Activity. Repeat each entry word for word.

Entries provided.

**********

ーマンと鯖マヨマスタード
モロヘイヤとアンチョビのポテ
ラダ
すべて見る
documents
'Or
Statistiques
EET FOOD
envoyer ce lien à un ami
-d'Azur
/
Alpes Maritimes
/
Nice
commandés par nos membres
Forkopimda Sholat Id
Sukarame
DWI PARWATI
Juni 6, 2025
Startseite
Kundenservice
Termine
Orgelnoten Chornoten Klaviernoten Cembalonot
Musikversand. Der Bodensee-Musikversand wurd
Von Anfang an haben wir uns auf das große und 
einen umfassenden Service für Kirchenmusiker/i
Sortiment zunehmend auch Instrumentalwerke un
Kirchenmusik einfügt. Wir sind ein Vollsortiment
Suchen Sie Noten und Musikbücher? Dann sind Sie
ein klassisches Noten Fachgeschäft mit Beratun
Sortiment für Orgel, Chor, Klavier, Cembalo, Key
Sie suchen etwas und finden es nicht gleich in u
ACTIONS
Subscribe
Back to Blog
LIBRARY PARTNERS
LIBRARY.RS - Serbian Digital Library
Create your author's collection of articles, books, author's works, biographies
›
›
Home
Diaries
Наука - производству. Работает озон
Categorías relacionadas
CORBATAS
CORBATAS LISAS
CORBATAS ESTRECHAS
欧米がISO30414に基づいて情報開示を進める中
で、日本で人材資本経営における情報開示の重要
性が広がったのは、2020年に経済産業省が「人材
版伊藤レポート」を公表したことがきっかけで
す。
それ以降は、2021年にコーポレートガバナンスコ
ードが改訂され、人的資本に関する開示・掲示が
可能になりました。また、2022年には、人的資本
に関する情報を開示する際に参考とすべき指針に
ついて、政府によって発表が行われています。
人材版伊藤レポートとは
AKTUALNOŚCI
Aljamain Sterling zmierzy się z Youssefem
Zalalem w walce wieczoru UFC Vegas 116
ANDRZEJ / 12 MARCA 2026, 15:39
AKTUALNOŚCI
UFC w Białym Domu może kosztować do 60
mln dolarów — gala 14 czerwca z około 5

**********

Exercise response.
ーマンと鯖マヨマスタード
モロヘイヤとアンチョビのポテ
ラダ
すべて見る
documents
'Or
Statistiques
EET FOOD
envoyer ce lien à un ami
-d'Azur
/
Alpes Maritimes
/
Nice
commandés par nos membres
Forkopimda Sholat Id
Sukarame
DWI PARWATI
Juni 6, 2025
Startseite
Kundenservice
Termine
Orgelnoten Chornoten Klaviernoten Cembalonot
Musikversand. Der Bodensee-Musikversand wurd
Von Anfang an haben wir uns auf das große und 
einen umfassenden Service für Kirchenmusiker/i
Sortiment zunehmend auch Instrumentalwerke un
Kirchenmusik einfügt. Wir sind ein Vollsortiment
Suchen Sie Noten und Musikbücher? Dann sind Sie
ein klassisches Noten Fachgeschäft mit Beratun
Sortiment für Orgel, Chor, Klavier, Cembalo, Key
Sie suchen etwas und finden es nicht gleich in u
ACTIONS
Subscribe
Back to Blog
LIBRARY PARTNERS
LIBRARY.RS - Serbian Digital Library
Create your author's collection of articles, books, author's works, biographies
›
›
Home
Diaries
Наука - производству. Работает озон
Categorías relacionadas
CORBATAS
CORBATAS LISAS
CORBATAS ESTRECHAS
欧米がISO30414に基づいて情報開示を進める中
で、日本で人材資本経営における情報開示の重要
性が広がったのは、2020年に経済産業省が「人材
版伊藤レポート」を公表したことがきっかけで
す。
それ以降は、2021年にコーポレートガバナンスコ
ードが改訂され、人的資本に関する開示・掲示が
可能になりました。また、2022年には、人的資本
に関する情報を開示する際に参考とすべき指針に
ついて、政府によって発表が行われています。
人材版伊藤レポートとは
AKTUALNOŚCI
Aljamain Sterling zmierzy się z Youssefem
Zalalem w walce wieczoru UFC Vegas 116
ANDRZEJ / 12 MARCA 2026, 15:39
AKTUALNOŚCI
UFC w Białym Domu może kosztować do 60
mln dolarów — gala 14 czerwca z około 5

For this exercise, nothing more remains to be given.